**Votre tâche**
Relevez tous les pays nommés dans l'extrait sur l'intelligence artificielle en Europe.

**Extrait du document**
Alors que les États-Unis et la Chine investissent des montants records dans l'intelligence artificielle, l'Europe avance à un rythme lent et déscoordonné. L'Espagne, en particulier, a vu son investissement dans l'IA réduit et a connu une baisse de la création de startups technologiques spécialisées. Le continent semble résigné à un rôle secondaire dans cette course mondiale. 🤖
Le fardeau de la fragmentation réglementaire et la fuite des talents 🚀
L'absence d'un marché unifié du capital-risque et les divergences réglementaires entre les pays européens freinent le décollage de l'IA. Alors que la Silicon Valley centralise les fonds et les talents, en Europe, les projets se dispersent. La fuite des cerveaux vers des écosystèmes plus dynamiques, ajoutée à une bureaucratie dense, transforme le développement technologique en une course d'obstacles plutôt qu'en une autoroute.
L'IA européenne : un cluster de bonnes intentions et peu de données 🧠
L'Europe préfère imposer des règles à l'IA plutôt que de la développer. Ainsi, pendant que d'autres entraînent des modèles avec des données massives, ici nous discutons pour savoir si l'algorithme doit demander la permission avant de penser. Le résultat est une intelligence artificielle si polie et prudente que, le temps qu'elle réponde, la concurrence aura déjà conquis le marché. Au moins, elle sera éthique, même si elle est inutile.

**Matériel fourni**
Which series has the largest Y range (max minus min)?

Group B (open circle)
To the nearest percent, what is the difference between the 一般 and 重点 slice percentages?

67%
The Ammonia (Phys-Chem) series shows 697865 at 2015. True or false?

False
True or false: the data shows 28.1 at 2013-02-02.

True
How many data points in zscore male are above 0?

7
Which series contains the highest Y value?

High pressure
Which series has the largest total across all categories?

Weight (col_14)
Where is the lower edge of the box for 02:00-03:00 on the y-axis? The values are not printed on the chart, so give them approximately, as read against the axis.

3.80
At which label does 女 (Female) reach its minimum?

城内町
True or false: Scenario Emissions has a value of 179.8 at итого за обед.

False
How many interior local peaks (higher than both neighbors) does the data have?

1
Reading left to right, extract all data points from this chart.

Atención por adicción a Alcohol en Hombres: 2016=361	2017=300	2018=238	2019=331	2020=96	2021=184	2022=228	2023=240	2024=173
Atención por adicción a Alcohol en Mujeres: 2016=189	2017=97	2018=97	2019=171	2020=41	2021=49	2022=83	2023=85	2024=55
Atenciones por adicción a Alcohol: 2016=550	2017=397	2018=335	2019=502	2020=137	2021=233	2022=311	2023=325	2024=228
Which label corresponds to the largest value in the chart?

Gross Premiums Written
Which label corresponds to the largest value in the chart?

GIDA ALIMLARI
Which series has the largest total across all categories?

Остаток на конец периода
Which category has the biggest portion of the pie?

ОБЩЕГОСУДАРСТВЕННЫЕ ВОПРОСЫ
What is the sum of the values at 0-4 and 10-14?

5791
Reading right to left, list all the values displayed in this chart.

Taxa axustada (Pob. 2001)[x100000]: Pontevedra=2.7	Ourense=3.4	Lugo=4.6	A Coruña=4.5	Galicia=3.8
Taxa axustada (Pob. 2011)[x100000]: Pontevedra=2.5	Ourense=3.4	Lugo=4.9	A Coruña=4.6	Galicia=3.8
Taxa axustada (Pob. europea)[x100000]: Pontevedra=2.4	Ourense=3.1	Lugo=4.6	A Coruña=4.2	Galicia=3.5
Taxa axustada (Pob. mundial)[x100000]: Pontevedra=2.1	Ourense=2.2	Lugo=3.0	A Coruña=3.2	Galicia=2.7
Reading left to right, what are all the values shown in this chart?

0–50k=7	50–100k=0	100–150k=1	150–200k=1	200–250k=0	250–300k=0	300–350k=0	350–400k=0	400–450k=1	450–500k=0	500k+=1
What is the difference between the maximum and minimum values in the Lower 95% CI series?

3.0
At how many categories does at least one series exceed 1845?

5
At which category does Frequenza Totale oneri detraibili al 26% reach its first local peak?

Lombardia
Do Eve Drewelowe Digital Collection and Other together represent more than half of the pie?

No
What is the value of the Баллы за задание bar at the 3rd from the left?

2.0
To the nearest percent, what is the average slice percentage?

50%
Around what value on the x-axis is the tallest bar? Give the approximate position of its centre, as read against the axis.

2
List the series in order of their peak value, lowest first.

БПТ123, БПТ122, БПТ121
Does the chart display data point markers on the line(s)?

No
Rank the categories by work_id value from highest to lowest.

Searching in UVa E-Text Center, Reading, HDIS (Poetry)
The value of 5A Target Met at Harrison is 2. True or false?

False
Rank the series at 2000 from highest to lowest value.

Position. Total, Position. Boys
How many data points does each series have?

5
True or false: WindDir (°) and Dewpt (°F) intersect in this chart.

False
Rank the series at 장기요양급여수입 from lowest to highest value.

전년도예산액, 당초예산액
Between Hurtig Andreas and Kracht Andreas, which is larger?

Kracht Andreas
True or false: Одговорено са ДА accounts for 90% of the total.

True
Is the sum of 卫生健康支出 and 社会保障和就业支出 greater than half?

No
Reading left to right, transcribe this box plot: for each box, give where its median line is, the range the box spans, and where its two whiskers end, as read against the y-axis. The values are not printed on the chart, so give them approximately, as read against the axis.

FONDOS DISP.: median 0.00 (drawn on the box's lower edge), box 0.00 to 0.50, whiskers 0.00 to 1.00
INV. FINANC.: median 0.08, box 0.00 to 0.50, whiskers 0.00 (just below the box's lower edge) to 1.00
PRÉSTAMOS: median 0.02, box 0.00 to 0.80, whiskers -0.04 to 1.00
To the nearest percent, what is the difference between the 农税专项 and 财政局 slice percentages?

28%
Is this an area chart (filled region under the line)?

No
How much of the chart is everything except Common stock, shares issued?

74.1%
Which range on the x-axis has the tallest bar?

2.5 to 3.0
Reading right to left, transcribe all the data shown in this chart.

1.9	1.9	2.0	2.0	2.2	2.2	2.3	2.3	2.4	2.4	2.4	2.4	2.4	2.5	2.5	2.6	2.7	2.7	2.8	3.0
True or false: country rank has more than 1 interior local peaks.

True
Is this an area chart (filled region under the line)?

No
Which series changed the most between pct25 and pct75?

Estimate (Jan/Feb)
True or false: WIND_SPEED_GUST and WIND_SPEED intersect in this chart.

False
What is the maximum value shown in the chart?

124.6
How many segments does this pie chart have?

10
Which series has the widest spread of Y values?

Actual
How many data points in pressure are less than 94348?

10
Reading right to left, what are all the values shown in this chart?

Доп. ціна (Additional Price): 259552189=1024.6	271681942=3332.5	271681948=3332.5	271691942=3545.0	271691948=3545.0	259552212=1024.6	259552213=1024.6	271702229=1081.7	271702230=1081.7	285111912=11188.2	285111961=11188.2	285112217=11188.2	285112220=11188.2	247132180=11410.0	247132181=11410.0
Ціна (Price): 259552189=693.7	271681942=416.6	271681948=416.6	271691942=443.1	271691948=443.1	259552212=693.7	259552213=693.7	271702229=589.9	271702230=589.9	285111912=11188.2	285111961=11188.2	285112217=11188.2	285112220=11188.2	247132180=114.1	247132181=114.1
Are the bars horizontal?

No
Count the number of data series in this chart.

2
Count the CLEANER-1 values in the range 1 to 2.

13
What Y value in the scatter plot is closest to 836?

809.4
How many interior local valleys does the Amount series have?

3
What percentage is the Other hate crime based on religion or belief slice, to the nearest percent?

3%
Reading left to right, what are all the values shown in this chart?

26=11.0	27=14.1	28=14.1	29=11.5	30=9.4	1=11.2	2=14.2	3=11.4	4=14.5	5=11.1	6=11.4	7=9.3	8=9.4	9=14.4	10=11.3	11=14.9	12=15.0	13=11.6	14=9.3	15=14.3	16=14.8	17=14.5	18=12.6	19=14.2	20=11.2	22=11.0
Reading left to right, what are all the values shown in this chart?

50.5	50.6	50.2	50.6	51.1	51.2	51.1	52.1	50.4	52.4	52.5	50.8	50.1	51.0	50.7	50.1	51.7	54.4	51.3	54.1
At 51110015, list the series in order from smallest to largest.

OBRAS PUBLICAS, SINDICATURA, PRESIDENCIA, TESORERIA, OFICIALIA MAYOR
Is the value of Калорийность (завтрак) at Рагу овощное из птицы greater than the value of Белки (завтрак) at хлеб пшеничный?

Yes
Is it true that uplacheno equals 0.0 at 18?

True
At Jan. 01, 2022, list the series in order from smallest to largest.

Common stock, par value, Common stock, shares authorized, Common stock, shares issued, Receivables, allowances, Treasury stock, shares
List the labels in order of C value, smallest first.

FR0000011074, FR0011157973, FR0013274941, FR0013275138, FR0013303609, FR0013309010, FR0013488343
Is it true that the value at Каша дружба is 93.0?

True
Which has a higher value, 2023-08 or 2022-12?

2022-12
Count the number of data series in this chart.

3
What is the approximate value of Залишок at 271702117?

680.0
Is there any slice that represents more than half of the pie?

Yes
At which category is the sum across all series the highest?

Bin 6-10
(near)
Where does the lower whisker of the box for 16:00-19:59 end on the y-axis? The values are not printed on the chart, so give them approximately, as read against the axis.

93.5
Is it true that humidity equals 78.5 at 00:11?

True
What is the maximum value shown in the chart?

**Réponse**
États-Unis, Chine, Espagne